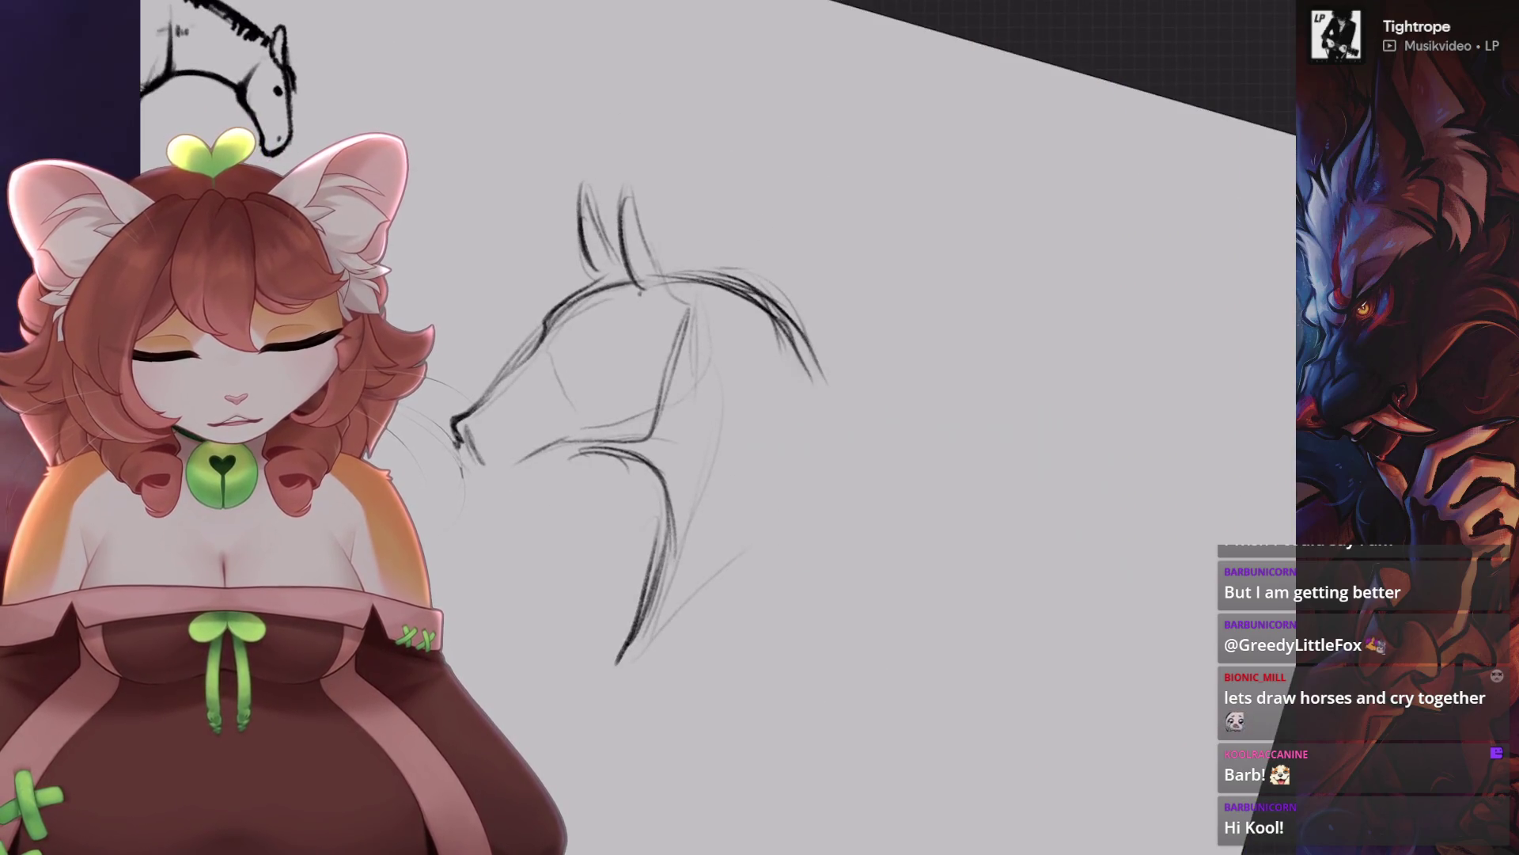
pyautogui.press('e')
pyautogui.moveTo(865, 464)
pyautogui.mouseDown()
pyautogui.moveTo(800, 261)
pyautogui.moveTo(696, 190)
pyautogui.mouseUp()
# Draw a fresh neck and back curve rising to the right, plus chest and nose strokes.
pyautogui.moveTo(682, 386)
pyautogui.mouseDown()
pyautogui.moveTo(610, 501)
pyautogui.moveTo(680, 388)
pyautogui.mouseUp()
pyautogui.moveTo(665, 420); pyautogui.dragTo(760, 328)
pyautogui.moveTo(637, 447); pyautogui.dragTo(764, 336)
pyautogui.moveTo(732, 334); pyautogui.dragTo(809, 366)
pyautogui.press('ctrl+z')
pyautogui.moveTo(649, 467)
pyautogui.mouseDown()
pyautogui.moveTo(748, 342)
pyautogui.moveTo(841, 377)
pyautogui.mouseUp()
--
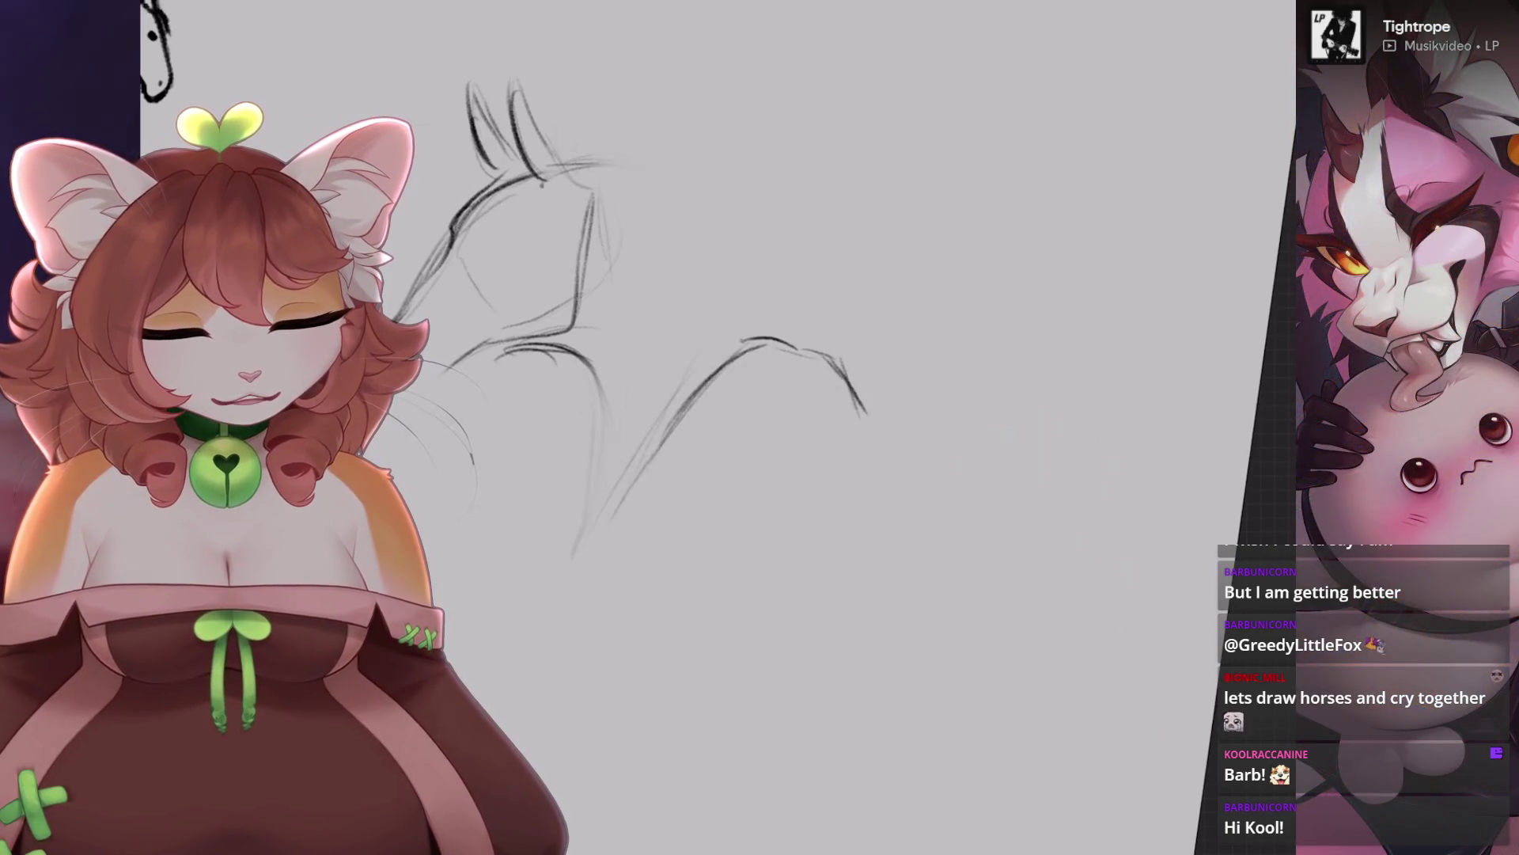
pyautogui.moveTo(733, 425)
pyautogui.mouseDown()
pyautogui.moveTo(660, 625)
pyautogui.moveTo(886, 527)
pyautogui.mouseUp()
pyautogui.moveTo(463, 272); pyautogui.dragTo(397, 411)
--
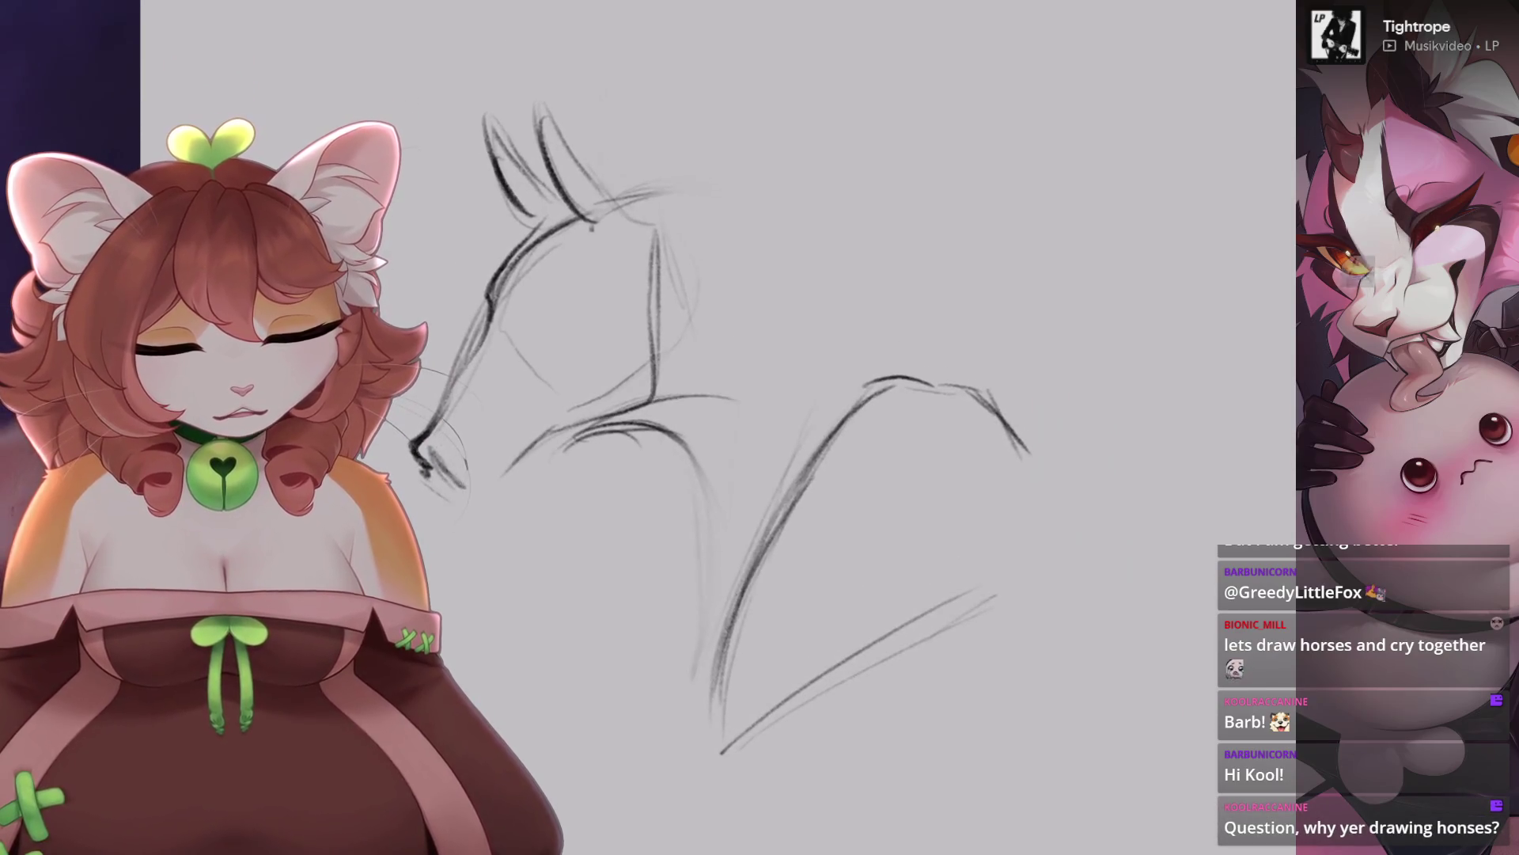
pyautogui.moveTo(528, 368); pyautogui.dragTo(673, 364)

> **What the task requires**: Give the exact lines, and only those, from the line containing "pyautogui.press('e')" through the line containing "pyautogui.moveTo(682, 386)" in the entries above.

> **Response to the task**:
pyautogui.press('e')
pyautogui.moveTo(865, 464)
pyautogui.mouseDown()
pyautogui.moveTo(800, 261)
pyautogui.moveTo(696, 190)
pyautogui.mouseUp()
# Draw a fresh neck and back curve rising to the right, plus chest and nose strokes.
pyautogui.moveTo(682, 386)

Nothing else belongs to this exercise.